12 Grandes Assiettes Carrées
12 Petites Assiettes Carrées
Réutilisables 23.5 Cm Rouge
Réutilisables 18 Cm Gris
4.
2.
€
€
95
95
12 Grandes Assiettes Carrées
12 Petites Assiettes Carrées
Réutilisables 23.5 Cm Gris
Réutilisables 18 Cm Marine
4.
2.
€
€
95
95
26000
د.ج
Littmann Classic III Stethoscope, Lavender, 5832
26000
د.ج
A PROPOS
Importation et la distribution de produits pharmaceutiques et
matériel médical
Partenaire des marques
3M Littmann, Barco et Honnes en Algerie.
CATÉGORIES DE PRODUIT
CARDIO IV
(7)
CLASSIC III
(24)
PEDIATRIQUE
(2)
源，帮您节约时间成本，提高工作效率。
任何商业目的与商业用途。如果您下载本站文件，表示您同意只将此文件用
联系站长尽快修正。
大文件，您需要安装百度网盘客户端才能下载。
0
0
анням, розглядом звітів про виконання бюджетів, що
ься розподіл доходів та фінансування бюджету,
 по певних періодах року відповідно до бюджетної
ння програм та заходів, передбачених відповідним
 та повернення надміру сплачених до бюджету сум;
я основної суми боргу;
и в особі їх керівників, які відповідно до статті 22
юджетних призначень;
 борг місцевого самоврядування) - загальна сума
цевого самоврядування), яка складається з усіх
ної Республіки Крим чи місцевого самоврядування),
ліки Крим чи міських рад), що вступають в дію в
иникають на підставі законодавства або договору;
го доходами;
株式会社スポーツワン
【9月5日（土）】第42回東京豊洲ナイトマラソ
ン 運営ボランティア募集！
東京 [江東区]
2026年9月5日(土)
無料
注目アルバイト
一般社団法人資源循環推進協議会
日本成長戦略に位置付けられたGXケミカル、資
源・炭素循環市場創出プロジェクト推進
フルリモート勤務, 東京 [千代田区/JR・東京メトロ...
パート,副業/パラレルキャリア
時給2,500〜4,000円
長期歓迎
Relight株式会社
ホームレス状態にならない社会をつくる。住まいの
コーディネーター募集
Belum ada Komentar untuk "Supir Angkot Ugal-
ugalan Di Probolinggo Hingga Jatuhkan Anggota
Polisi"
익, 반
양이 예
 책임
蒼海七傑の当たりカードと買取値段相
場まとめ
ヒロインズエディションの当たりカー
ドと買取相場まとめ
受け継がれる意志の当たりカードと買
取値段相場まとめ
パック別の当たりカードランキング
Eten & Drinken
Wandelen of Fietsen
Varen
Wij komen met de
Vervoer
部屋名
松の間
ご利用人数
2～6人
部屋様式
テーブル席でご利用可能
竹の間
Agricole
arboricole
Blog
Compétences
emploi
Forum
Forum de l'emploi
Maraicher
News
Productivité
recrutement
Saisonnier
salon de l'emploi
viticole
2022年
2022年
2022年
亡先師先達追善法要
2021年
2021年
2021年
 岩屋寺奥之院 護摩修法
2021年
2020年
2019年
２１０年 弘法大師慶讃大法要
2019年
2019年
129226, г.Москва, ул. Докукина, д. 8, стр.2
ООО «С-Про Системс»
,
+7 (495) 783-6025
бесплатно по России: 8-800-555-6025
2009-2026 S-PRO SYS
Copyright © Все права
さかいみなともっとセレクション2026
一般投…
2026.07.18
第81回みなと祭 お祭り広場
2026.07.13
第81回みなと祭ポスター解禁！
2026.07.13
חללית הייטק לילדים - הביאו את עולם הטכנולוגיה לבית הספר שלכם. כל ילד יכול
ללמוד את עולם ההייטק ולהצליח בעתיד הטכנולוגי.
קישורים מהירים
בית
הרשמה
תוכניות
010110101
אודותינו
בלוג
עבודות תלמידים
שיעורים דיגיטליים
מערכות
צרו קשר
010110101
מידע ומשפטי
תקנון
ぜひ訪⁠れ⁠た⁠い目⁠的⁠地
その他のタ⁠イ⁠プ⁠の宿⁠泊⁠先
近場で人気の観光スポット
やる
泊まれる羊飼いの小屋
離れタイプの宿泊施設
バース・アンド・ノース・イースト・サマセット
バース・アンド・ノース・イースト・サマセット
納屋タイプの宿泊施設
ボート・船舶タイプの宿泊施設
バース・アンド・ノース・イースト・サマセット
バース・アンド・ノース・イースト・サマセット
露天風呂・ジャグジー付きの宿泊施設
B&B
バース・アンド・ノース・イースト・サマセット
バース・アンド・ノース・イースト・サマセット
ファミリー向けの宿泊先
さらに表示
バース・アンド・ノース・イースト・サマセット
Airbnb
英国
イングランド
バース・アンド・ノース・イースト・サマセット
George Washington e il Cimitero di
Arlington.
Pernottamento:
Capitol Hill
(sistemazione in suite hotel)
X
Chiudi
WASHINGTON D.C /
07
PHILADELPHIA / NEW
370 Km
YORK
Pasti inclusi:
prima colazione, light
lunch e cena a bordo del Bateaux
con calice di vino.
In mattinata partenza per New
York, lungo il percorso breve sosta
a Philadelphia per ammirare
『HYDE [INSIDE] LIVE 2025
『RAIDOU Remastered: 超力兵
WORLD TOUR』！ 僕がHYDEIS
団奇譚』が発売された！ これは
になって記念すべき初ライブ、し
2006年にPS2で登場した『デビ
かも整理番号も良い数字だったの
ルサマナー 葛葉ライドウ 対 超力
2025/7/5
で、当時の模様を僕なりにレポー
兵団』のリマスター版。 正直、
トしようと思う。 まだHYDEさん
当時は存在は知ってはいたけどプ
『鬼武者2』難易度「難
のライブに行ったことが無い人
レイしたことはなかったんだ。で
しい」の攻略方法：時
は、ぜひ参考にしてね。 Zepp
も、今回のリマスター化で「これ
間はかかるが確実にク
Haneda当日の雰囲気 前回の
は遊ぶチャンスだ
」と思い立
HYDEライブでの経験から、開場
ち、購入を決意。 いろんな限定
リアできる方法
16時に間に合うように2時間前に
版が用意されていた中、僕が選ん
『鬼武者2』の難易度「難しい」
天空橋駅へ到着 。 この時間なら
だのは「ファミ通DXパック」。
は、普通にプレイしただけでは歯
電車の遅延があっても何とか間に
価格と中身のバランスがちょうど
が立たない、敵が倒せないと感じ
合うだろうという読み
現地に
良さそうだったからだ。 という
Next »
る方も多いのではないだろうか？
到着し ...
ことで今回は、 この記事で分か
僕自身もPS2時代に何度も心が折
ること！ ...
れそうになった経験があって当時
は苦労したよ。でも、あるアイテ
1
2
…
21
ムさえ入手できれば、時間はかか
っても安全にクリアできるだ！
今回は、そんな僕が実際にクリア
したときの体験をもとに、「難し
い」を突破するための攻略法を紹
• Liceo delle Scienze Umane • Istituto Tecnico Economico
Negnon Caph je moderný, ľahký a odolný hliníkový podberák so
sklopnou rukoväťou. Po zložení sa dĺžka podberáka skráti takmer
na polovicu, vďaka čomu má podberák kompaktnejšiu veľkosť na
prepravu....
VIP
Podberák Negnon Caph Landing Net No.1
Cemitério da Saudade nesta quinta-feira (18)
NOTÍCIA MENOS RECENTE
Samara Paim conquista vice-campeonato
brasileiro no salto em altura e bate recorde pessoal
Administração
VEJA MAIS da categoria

#### Exercise details:
From the entries above, pull out every line that contains the string "Gris", and count only matches with the same capitalization.

#### Solution:
Réutilisables 18 Cm Gris
Réutilisables 23.5 Cm Gris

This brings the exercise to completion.